[[ Input open ]]

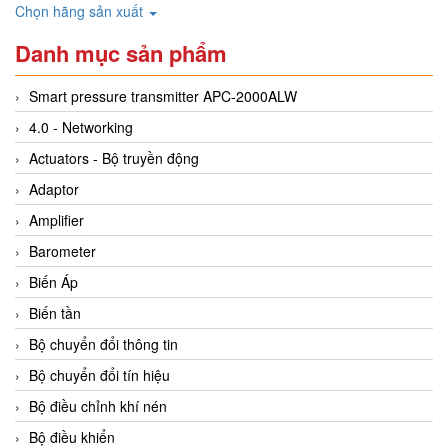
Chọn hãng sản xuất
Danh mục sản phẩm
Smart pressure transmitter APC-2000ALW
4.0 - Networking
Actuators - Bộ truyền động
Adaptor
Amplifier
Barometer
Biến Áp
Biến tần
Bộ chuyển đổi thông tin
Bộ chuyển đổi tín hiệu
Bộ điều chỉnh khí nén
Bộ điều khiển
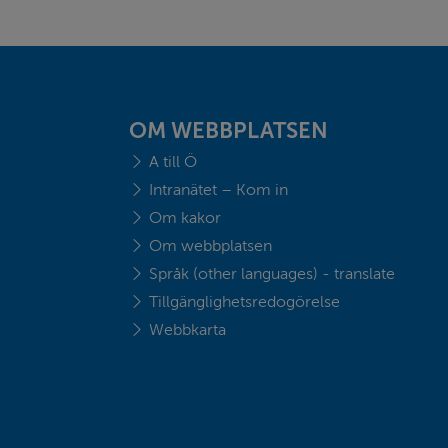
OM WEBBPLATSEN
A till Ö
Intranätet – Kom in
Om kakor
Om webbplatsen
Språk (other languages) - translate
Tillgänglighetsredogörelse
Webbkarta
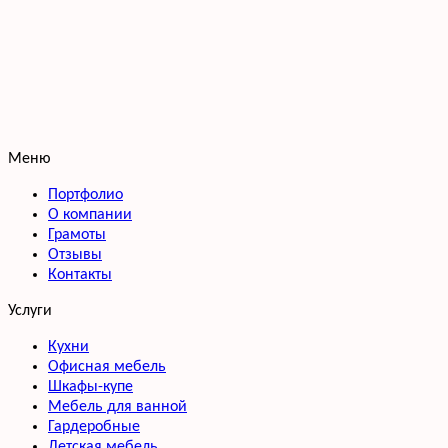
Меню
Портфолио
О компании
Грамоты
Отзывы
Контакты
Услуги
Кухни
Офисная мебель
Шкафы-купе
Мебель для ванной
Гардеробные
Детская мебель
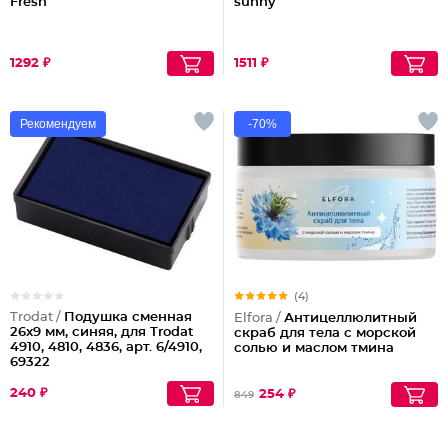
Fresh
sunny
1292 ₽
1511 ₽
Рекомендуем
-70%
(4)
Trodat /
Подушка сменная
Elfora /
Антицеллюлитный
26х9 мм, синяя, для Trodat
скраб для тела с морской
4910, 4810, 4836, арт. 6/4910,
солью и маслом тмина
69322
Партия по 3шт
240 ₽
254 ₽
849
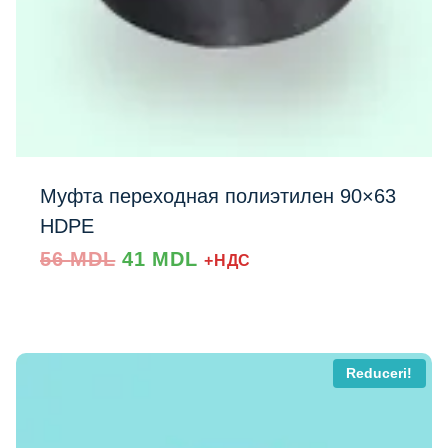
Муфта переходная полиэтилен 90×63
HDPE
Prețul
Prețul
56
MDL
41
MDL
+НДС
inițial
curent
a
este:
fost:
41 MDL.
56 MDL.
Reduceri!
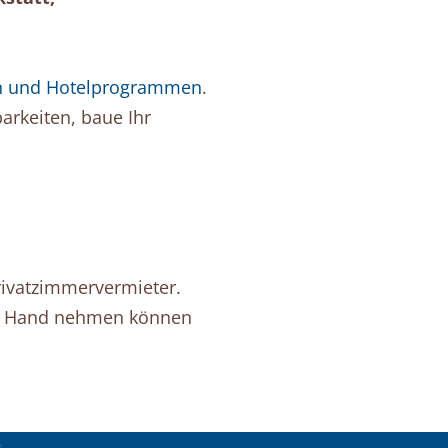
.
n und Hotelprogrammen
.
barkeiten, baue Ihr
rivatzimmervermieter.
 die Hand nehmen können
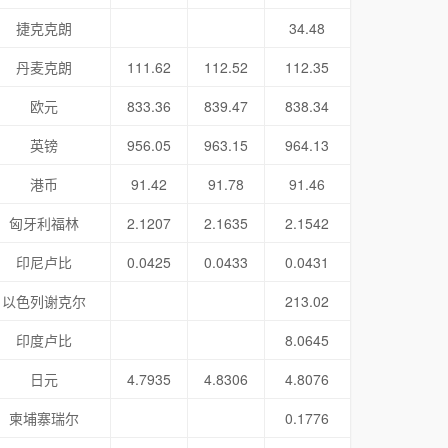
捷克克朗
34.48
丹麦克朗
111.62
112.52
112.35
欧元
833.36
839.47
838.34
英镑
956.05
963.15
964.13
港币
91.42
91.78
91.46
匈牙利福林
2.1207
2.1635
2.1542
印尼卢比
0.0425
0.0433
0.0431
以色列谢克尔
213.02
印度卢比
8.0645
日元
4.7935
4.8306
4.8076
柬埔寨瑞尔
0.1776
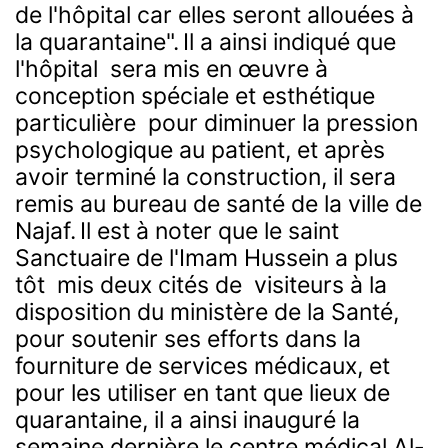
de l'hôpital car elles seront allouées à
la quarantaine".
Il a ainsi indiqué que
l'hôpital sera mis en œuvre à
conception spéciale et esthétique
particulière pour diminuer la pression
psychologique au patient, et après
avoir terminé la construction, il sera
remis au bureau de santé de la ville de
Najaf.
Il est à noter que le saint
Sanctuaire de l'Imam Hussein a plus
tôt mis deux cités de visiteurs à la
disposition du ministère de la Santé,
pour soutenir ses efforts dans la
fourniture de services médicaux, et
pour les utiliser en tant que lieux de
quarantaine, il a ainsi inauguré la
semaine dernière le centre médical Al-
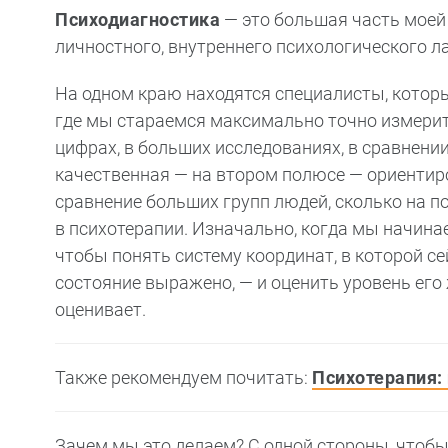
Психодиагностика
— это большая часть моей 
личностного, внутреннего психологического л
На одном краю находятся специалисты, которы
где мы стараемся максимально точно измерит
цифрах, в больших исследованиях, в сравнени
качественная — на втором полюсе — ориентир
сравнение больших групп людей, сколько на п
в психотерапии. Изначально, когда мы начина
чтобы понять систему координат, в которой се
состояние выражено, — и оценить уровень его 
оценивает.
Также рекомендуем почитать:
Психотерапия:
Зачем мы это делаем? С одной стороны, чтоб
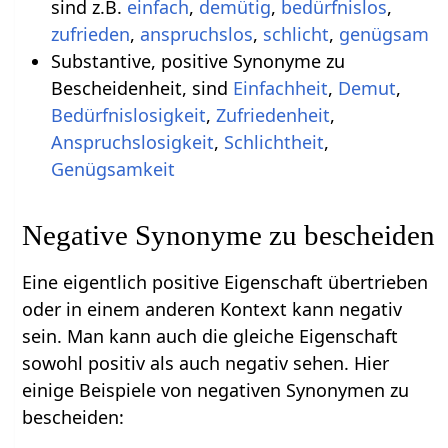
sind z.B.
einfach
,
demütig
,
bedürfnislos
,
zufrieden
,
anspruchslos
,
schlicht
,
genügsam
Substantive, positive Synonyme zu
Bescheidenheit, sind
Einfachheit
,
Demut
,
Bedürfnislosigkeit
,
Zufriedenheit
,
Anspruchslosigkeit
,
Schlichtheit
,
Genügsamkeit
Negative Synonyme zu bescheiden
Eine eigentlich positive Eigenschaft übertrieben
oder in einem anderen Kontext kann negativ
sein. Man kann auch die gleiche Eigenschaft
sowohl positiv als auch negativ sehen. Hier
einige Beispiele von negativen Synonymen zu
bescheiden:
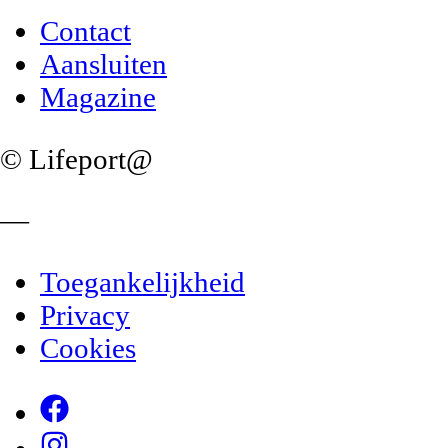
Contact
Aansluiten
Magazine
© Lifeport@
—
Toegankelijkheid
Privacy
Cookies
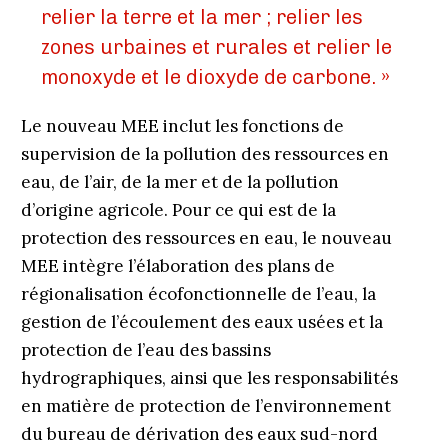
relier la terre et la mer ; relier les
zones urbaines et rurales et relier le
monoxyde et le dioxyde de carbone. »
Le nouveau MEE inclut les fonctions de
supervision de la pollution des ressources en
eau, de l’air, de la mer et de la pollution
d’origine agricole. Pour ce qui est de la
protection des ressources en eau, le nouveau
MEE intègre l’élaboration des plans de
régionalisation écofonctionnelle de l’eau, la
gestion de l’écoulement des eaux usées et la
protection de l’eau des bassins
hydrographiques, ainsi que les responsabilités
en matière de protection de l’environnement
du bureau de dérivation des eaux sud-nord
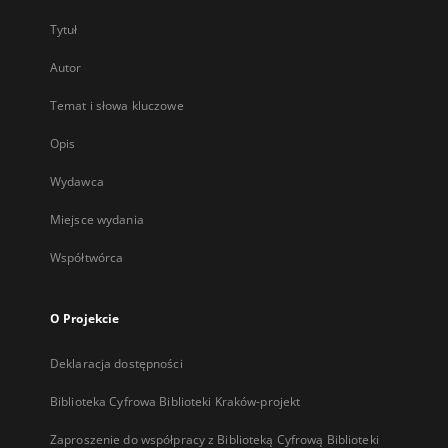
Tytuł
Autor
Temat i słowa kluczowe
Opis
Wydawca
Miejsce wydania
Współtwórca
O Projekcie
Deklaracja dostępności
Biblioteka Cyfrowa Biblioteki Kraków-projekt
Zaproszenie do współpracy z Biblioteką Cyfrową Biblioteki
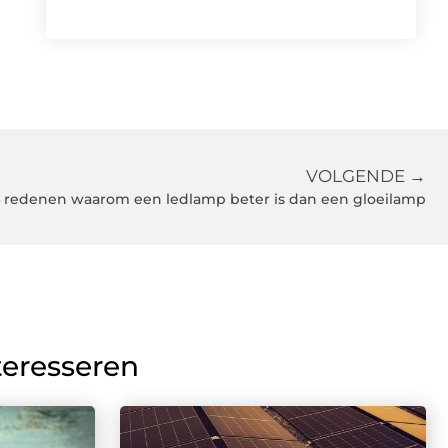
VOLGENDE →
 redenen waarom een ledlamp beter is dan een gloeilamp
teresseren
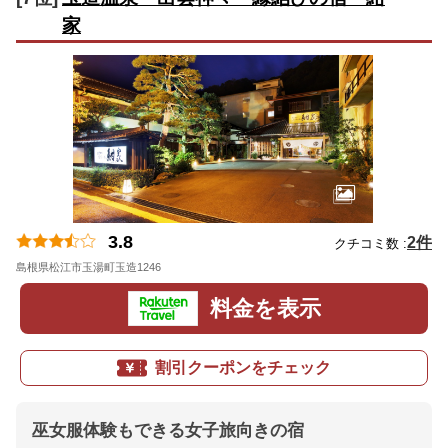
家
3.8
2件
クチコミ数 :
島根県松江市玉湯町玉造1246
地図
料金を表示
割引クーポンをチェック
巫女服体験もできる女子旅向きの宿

[[ Input closed ]]

» **What you will do**
Go through the entries above and report how many lines hold the word "bureau". Nothing but the number is needed.

» **Result of this task**
2